EXERCISE REQUIREMENTS: Apart from the pictures, everything in the lines below must be printed exactly.

DATA FOR REVIEW:
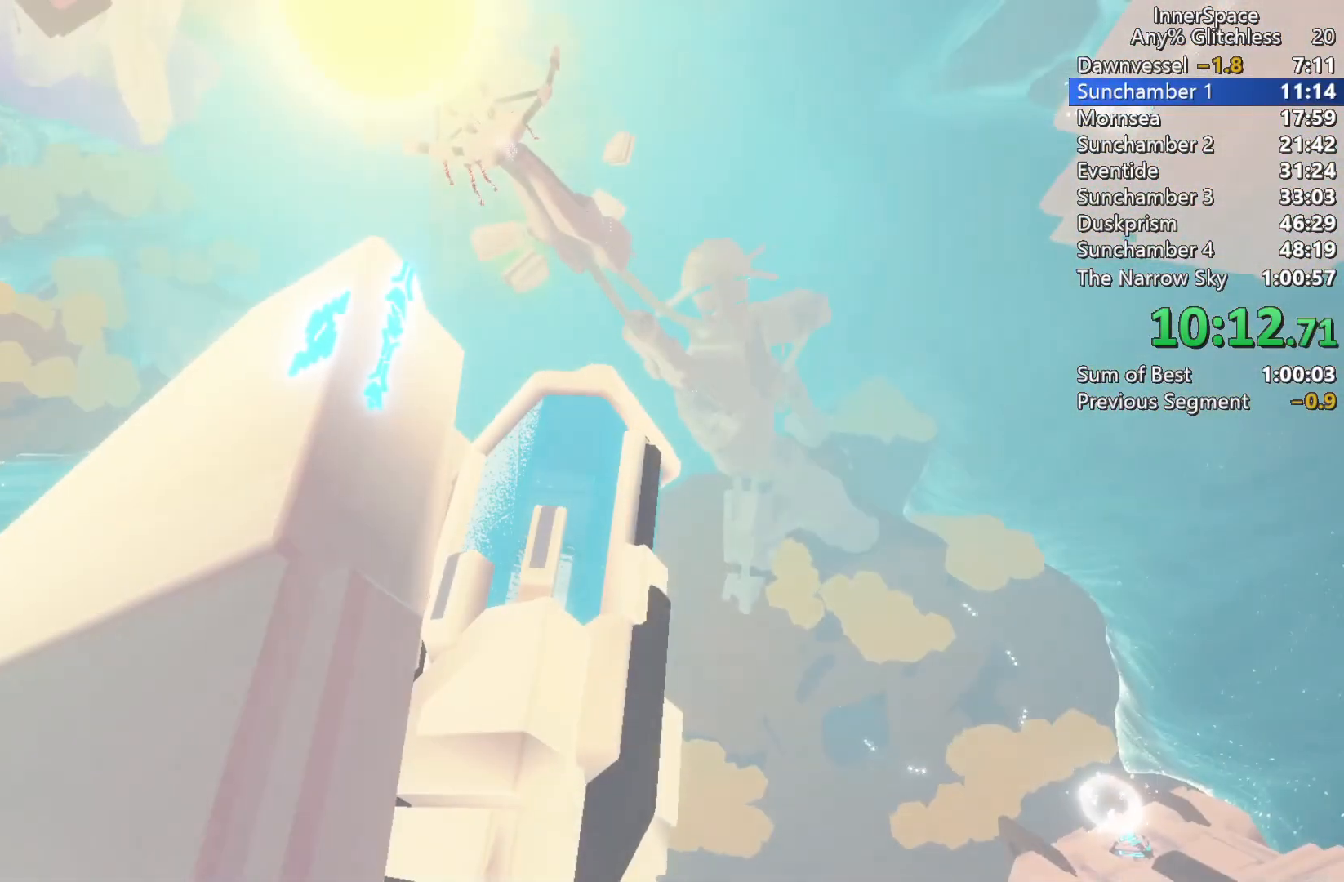
{"buttons": [], "left_stick": "center", "right_stick": "center", "events": []}
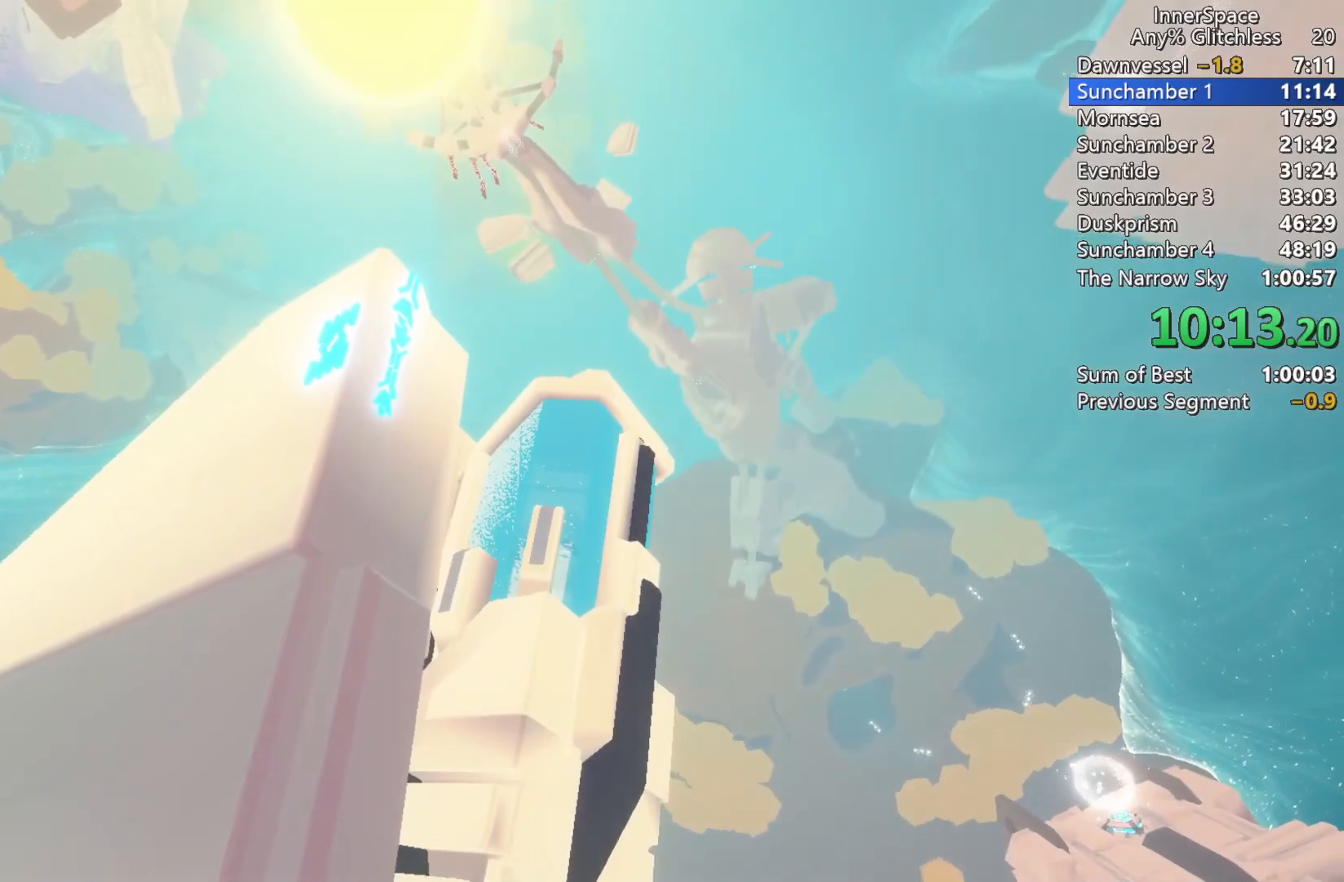
{"buttons": [], "left_stick": "center", "right_stick": "center", "events": []}
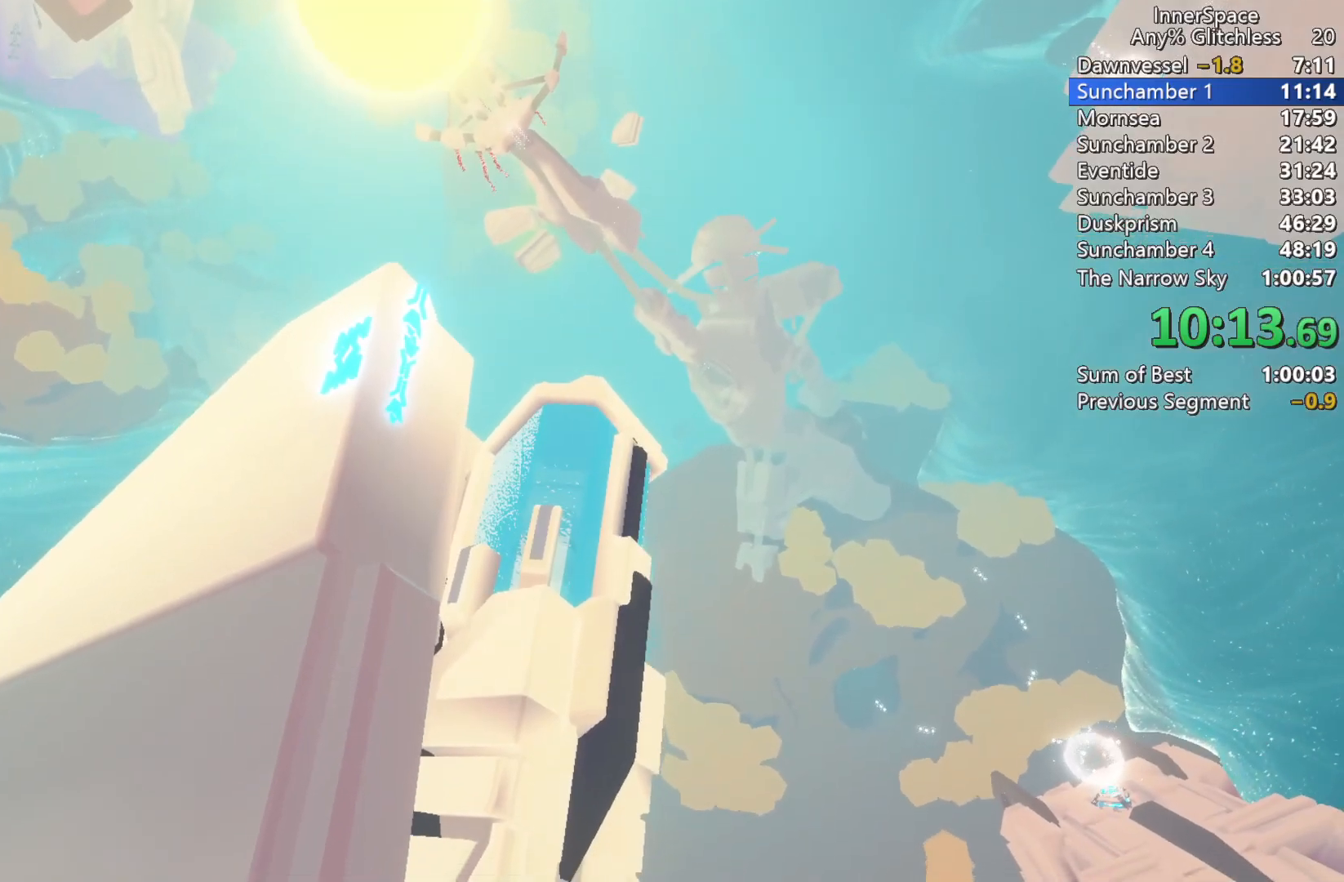
{"buttons": [], "left_stick": "center", "right_stick": "center", "events": []}
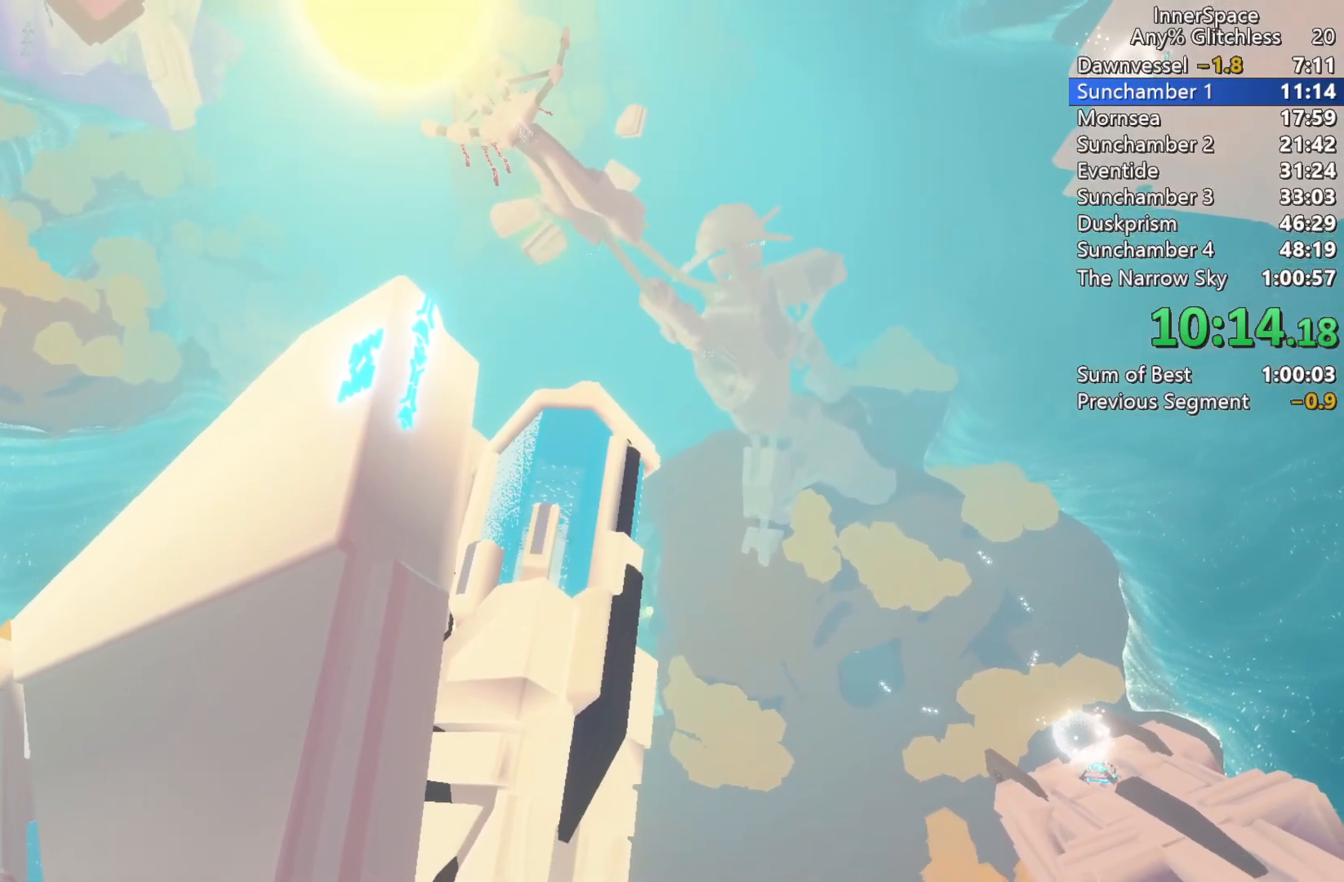
{"buttons": [], "left_stick": "center", "right_stick": "center", "events": []}
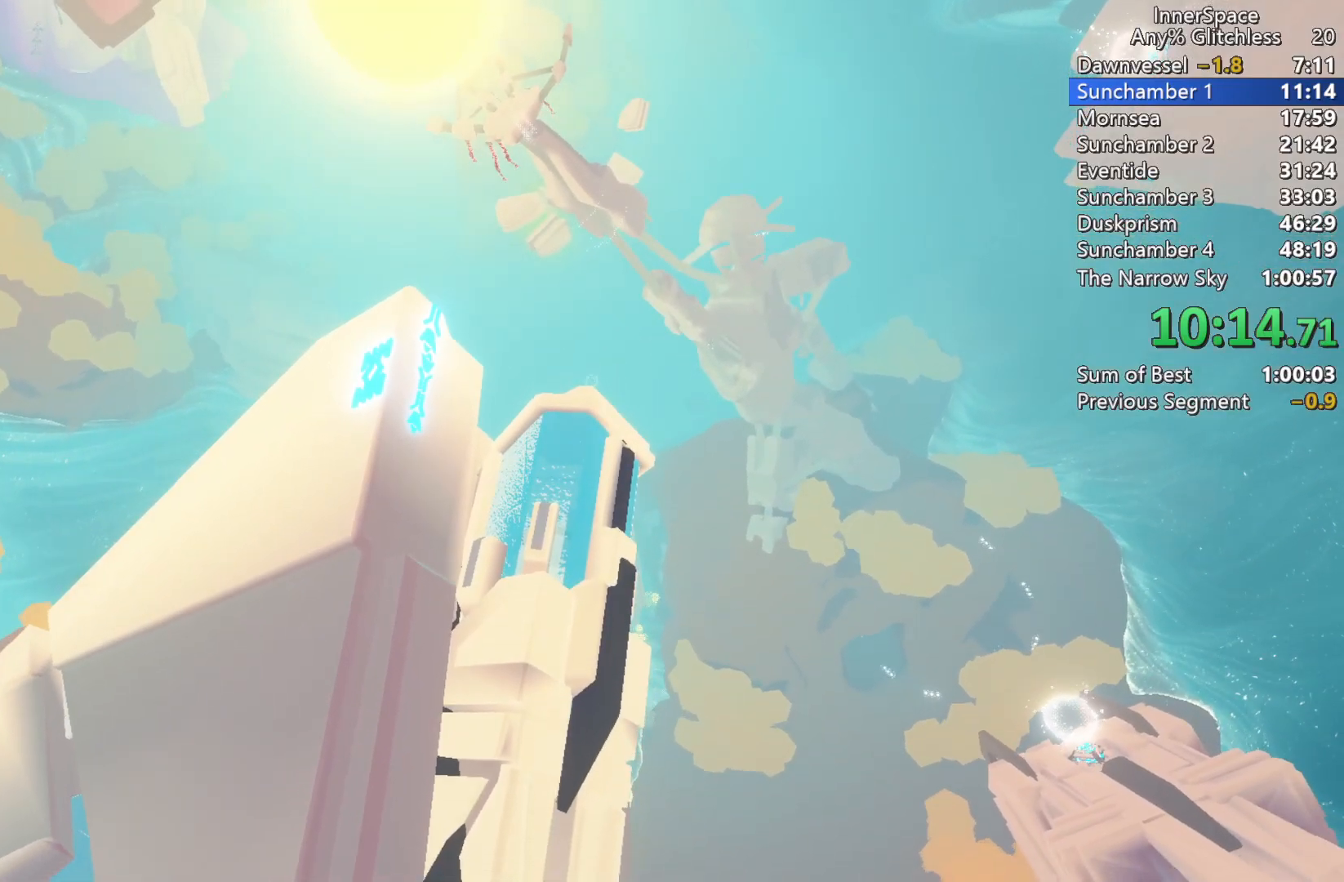
{"buttons": [], "left_stick": "center", "right_stick": "center", "events": []}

FINAL ANSWER:
{"buttons": [], "left_stick": "center", "right_stick": "center", "events": []}
{"buttons": [], "left_stick": "center", "right_stick": "center", "events": []}
{"buttons": [], "left_stick": "center", "right_stick": "center", "events": []}
{"buttons": [], "left_stick": "center", "right_stick": "center", "events": []}
{"buttons": [], "left_stick": "center", "right_stick": "center", "events": []}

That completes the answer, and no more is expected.